Standard Compliance

This repository contains the vocal project for the SPIF data standard. Vocal is a tool for managing netCDF data product standards and associated data product specifications. It can be used to check netCDF file compliance to a standard, including SPIF. See the SPIF project README for more details.

The SPIF convention string can be added to the Conventions global attribute of a netCDF file that is compliant, that is;

Conventions: "SPIF-m.n"

where m is the major version, and n the minor version of the SPIF standard.

SPIF File Structure

SPIF files use netCDF4 groups to divide multiple imaging instruments and to separate image data from other types of data. The group structure of a SPIF file will look like;

root
│
├── platform
│
├── <imager-1>
│   │
│   ├── core
│   │
│   ├── auxiliary
│   │
│   ├── level-0
│   │
│   ├── level-1
│   │
│   └── level-2
│
├── <imager-2>
│   │
│   └── ...
│
└── ...

Groups in bold are mandatory while those in italics are optional. The imaging instrument groups are labelled as <imager-1>, <imager-2>…<imager-n> where the angled braces < > indicate that the name actually used in the SPIF file will be some other string. Documentation uses imager to distinguish these groups from those containing non-imaging instrument data. The file structure and required vocabulary are described below.

The SPIF definition is constrained to ensure that standard-compliant files contain all the information/data required for reconstruction of the raw image data. SPIF files must contain, as a minimum, a mandatory vocabulary. That is; groups, attributes, and (coordinate) variables. These are discussed in the sections below.

File root

There are only two required global attributes. This first of these is Conventions. This must include the text SPIF-m.n, where m.n are the major and minor versions. Other recognised conventions strings can also be included in a space- (recommended) or comma-separated list.

The second required global attribute is imager_groups. This is used to identify groups of imaging data that conforms to the SPIF structure. It is possible to have multiple groups within the file root and these may or may not contain image data. This attribute makes it easy for users to find those groups. If there are more than one imager group then these should be given as a space- (recommended) or comma-separated list.

Conventions: SPIF-0.1
imager_groups: <str: derived_from_file>

It is assumed that most users will add additional root attributes to make the file more useful and easy to use. There are many recommended global attributes, refer to the ACDD which lists some commonly used attributes.

Imager group

The image data from an appropriate instrument is contained within a special group in the SPIF file root. It may make sense to include more than one imager group for multiple instruments or an instrument with more than one channel, for example the SPEC 2D-S (Stereo) Probe which has two orthogonal OAPs, in the same file. The names of the imager groups are not prescribed but should be descriptive, for example for the 2D-S the imager group names may be 2DS_horizonal and 2DS_vertical``. In this text the imager groups are written as <imager-1>, <imager-2>, etc where the braces indicate that it is not a literal string.

There are two mandatory imager group attributes;

instrument_name: imager_1
group_type: imager

The mandatory group attribute instrument_name and the recommended group attribute instrument_long_name should contain more complete instrument information. As with the root attributes, users may wish to greatly increase the number of imager group attributes to fully describe the instrument and how it was used. The group_type attribute must contain contain the string “imager” as an identifier for compliance checking.

The imager group contains variables with information about the probe size, resolution, and other data required for interpreting the raw images.

Imager core group

The imager core group is a sub-group of the imager group and contains the flattened image data. All image data has been extracted from the raw binary file and stored in a more usable form in the <imager>/core/image variable.

Recorded information:
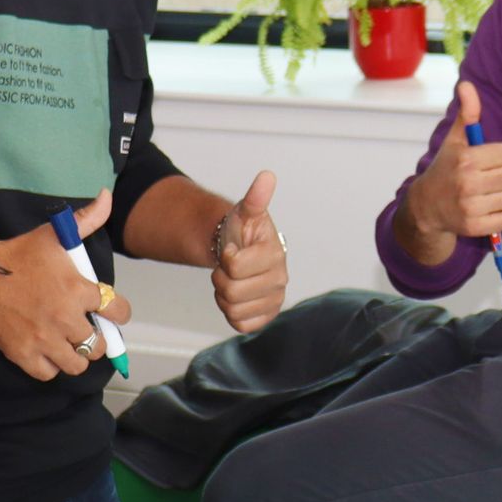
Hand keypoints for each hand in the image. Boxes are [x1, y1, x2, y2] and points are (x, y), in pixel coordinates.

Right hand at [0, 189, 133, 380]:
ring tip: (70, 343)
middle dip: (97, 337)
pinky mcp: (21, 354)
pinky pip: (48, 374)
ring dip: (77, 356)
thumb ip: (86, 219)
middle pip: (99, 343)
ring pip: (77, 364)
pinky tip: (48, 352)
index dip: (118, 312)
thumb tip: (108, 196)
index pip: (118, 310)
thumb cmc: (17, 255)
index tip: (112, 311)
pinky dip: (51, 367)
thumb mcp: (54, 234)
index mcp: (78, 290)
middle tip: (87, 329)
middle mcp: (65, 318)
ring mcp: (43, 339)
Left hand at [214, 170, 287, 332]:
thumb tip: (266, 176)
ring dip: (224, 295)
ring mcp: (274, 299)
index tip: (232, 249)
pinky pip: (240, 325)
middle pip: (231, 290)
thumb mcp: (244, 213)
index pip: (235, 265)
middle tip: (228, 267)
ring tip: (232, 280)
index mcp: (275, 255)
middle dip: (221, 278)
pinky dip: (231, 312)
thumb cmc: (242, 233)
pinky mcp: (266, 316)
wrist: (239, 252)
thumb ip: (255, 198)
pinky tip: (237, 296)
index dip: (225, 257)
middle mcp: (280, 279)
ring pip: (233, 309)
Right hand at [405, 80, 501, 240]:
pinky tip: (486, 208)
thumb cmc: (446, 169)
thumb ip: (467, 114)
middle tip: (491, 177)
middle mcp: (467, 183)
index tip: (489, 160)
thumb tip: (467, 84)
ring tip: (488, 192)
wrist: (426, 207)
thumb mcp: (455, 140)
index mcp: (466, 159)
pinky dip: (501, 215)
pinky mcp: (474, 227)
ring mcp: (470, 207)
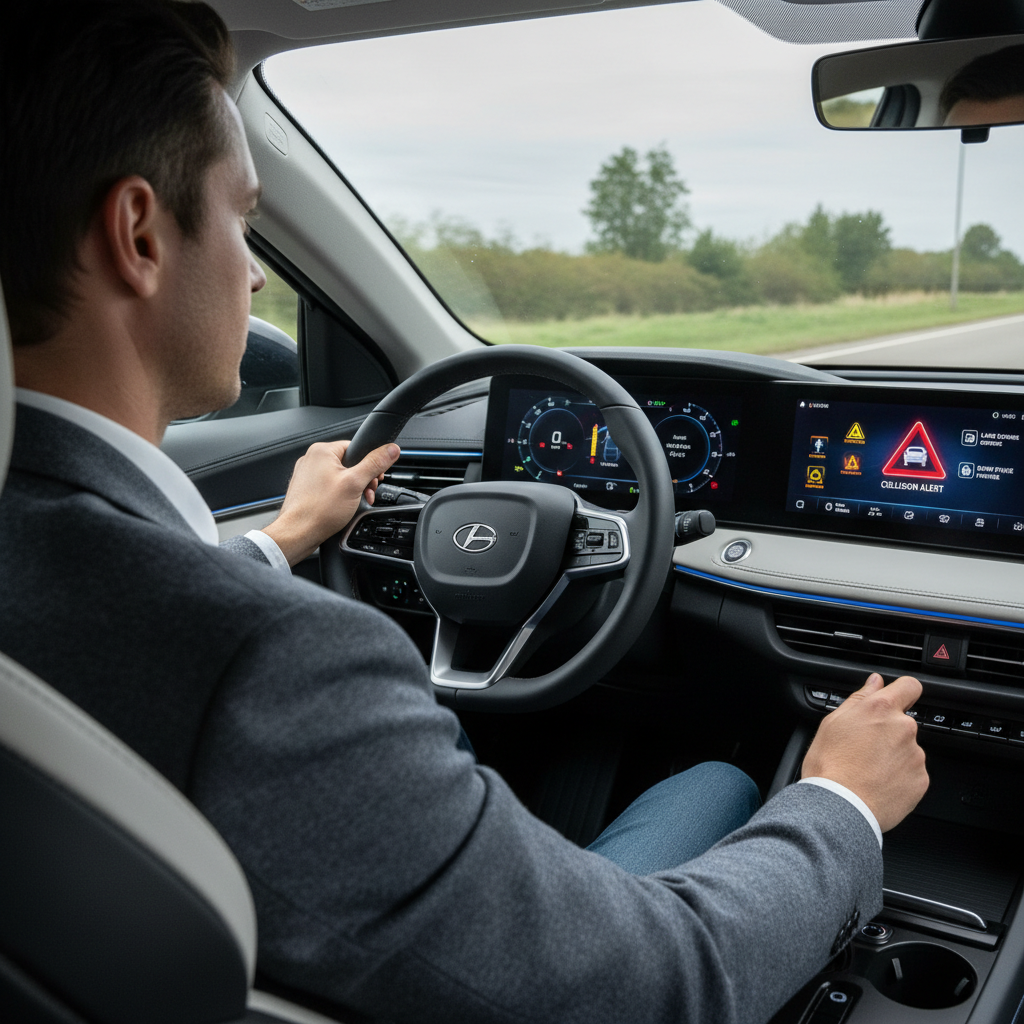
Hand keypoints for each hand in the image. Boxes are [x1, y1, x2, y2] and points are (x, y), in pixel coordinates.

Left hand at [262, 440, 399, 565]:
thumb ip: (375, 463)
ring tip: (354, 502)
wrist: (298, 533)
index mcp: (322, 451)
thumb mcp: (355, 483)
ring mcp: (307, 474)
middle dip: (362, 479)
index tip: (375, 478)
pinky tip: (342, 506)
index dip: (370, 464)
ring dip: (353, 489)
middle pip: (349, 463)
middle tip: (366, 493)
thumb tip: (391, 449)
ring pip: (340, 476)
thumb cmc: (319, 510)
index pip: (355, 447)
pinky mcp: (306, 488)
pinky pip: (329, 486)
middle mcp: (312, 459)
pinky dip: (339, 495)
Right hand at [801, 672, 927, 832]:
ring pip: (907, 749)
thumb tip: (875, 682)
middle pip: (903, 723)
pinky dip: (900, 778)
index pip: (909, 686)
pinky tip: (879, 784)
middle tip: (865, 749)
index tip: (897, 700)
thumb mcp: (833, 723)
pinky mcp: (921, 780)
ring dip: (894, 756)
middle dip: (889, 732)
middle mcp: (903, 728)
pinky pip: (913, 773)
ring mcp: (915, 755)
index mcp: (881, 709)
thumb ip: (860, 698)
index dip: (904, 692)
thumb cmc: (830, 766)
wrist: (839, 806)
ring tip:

What to work on:
A) Write out the stretch of the SPIF text from "There are two" through "the raw images.".
B) According to the SPIF text, what is the purpose of the imager_groups global attribute? Answer in one to three sentences.
C) Say whether each statement agrees with the SPIF text. Answer yes or no, and quote the words that decide it.
(i) Groups shown in bold are optional.
(ii) The standard prescribes the names of the imager groups.
(iii) Other conventions strings can be listed with either spaces or commas as separators.

Answers to each task:
A)
There are two mandatory imager group attributes;

instrument_name: imager_1
group_type: imager

The mandatory group attribute instrument_name and the recommended group attribute instrument_long_name should contain more complete instrument information. As with the root attributes, users may wish to greatly increase the number of imager group attributes to fully describe the instrument and how it was used. The group_type attribute must contain contain the string “imager” as an identifier for compliance checking.

The imager group contains variables with information about the probe size, resolution, and other data required for interpreting the raw images.

B) The file root can hold several groups, and some of them may not contain image data. The imager_groups attribute identifies the groups of imaging data that follow the SPIF structure, so users can easily find them.

C)
(i) No: "Groups in bold are mandatory while those in italics are optional."
(ii) No: "The names of the imager groups are not prescribed but should be descriptive"
(iii) Yes: "Other recognised conventions strings can also be included in a space- (recommended) or comma-separated list."